ID 288 gen 790745 top level 5 path portage/distfiles
ID 289 gen 790769 top level 5 path portage/binpkgs
ID 334 gen 790769 top level 5 path portage/repos
ID 336 gen 790773 top level 5 path vm/test2
...

amikhalitsyn · December 8, 2022, 3:28pm

I don’t think that it’s related to the kernel update. Have you performed the LXC update too?
Looks related to this change conf: verify that rootfs is stable after setting up mounts by brauner · Pull Request #4003 · lxc/lxc · GitHub

You have:

lxc.mount.entry=/dev/sda4 . btrfs subvol=vm/test2 0 0

in your container configuration and this is prohibited after that change.

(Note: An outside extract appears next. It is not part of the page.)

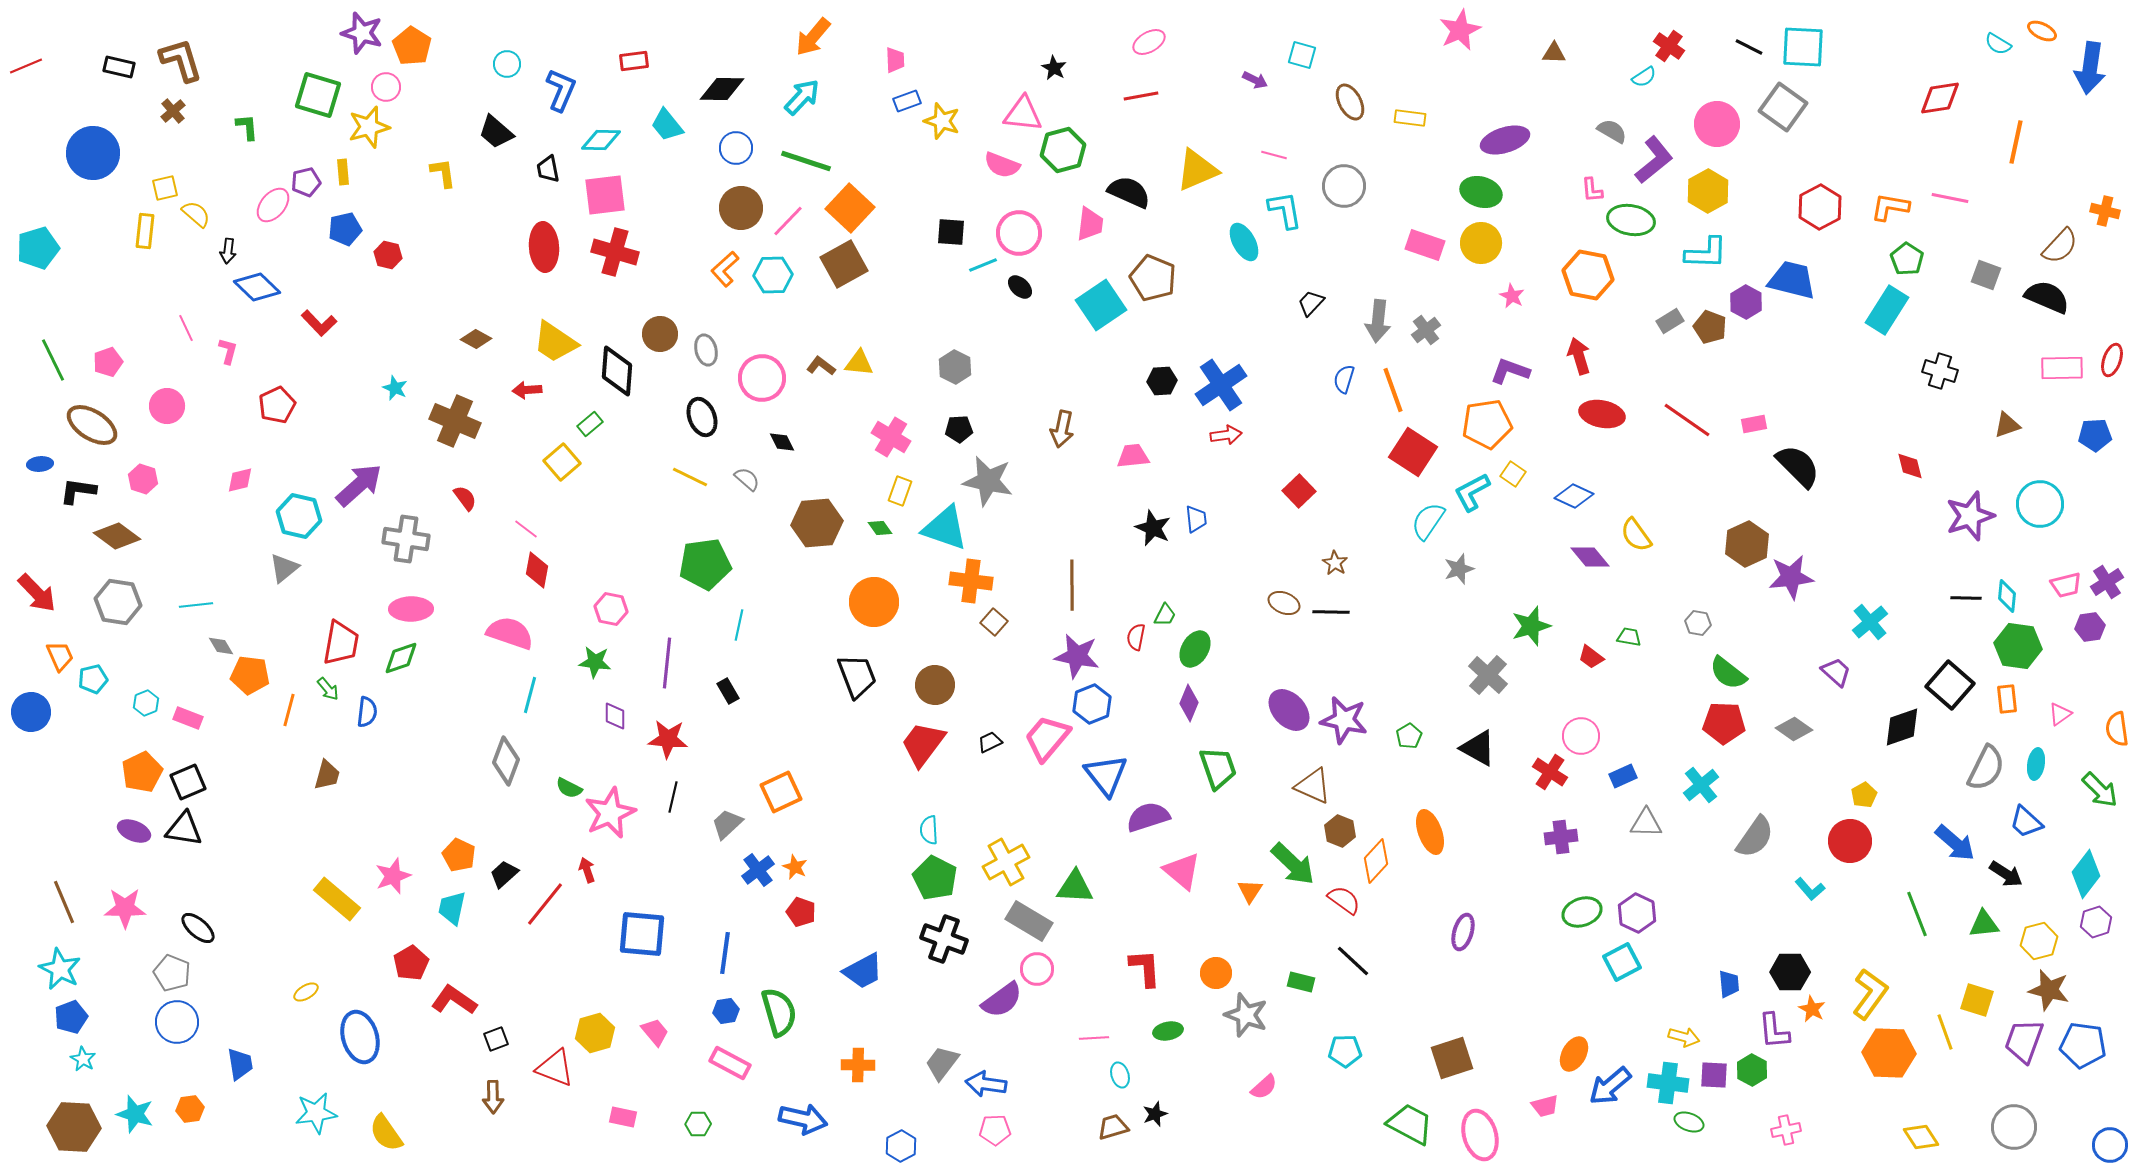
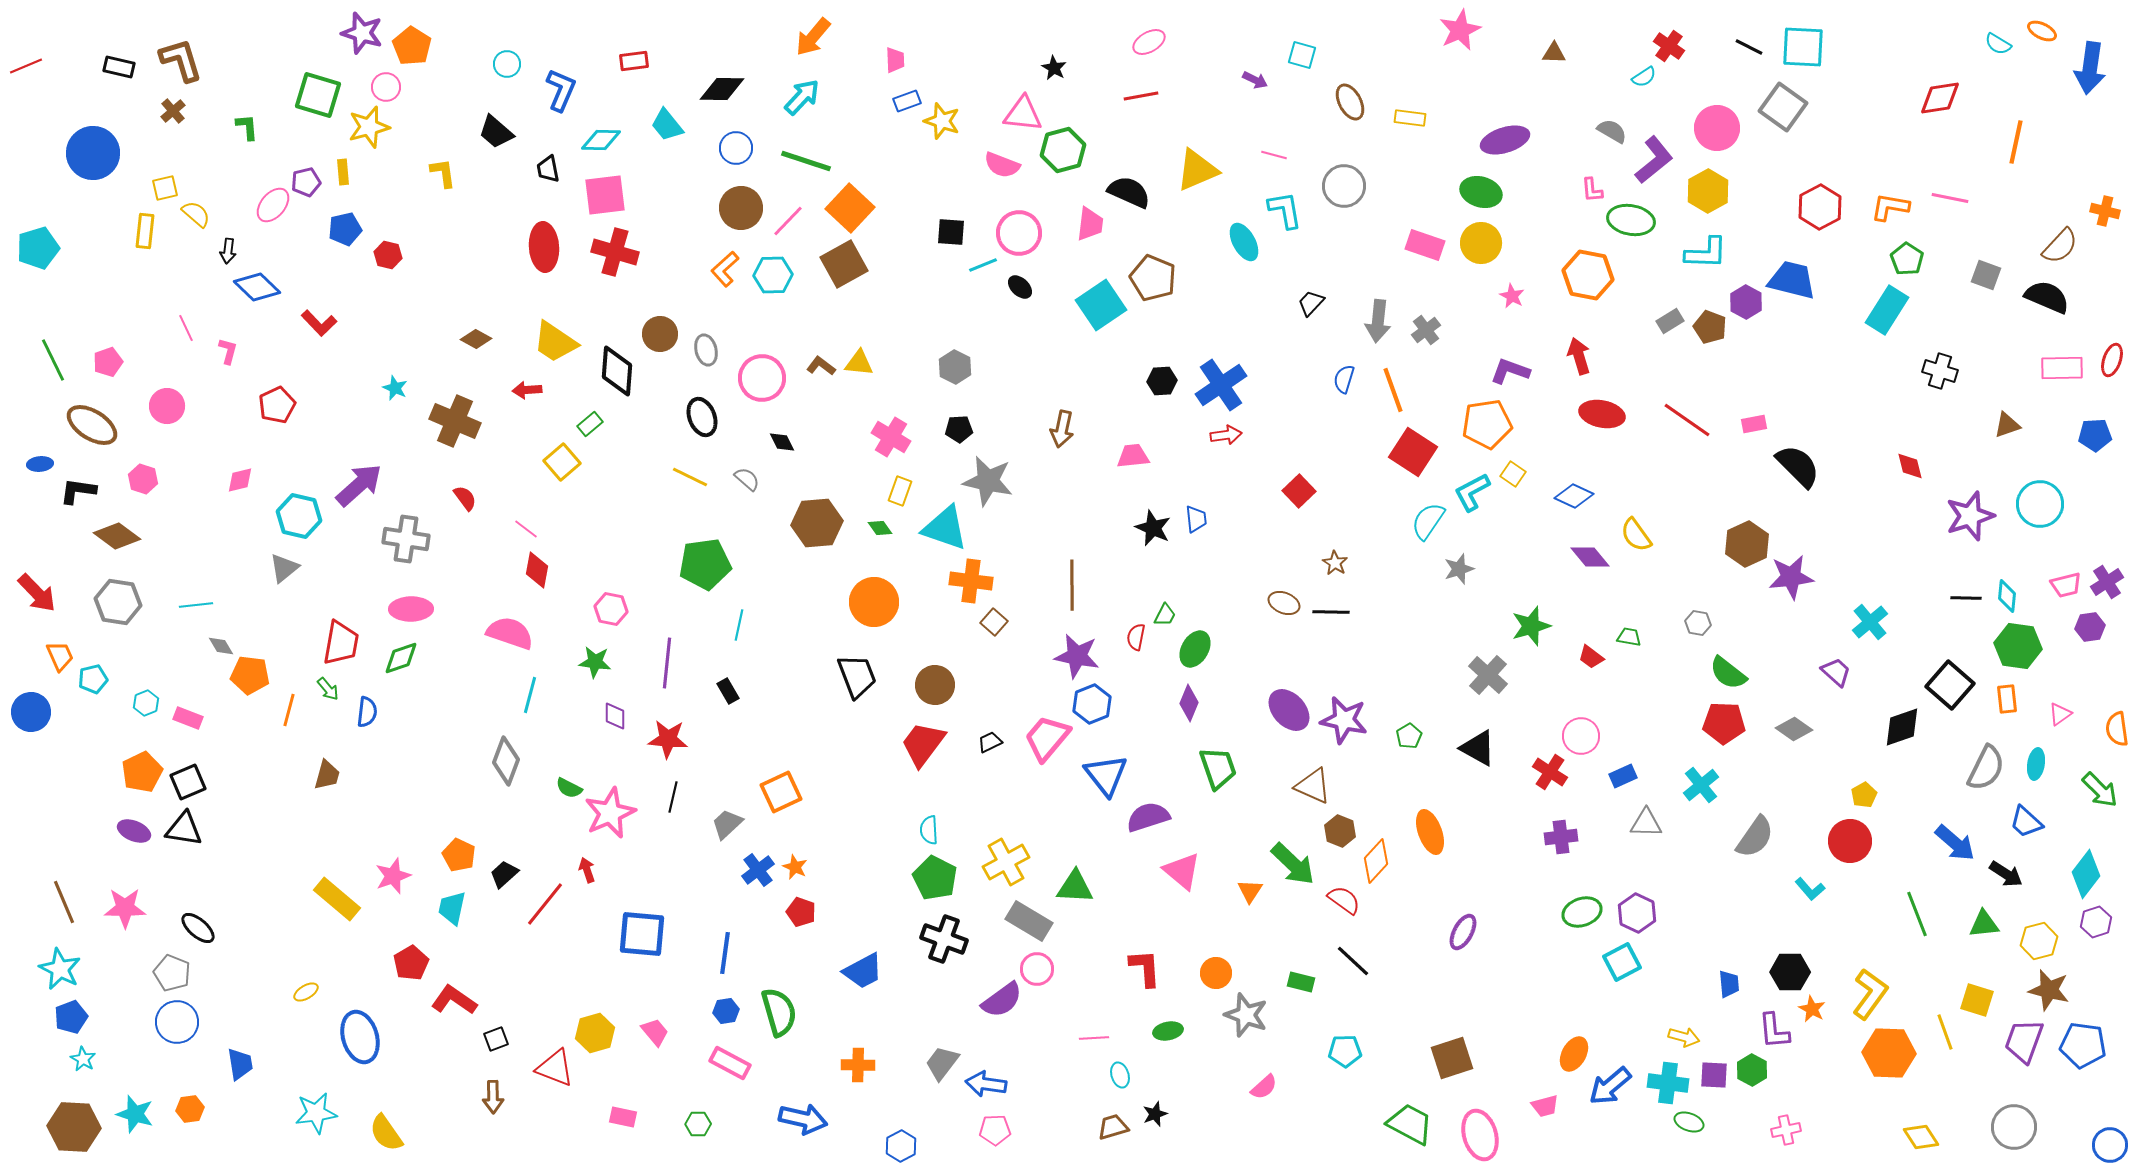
pink circle at (1717, 124): moved 4 px down
purple ellipse at (1463, 932): rotated 12 degrees clockwise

I can suggest you to bind-mount your /dev/sda4 to some other place in the container (not /) to make it work.

einfair · December 8, 2022, 9:10pm

Yes, I updated the lxc too (from ~4.0.0). Will it help to mount vm/test2 volume with root filesystem into /var/lib/lxc/test2/rootfs before starting container (and remove that mount from config)? In this case it will not change during container start. Just checked, yes, seems that it helps.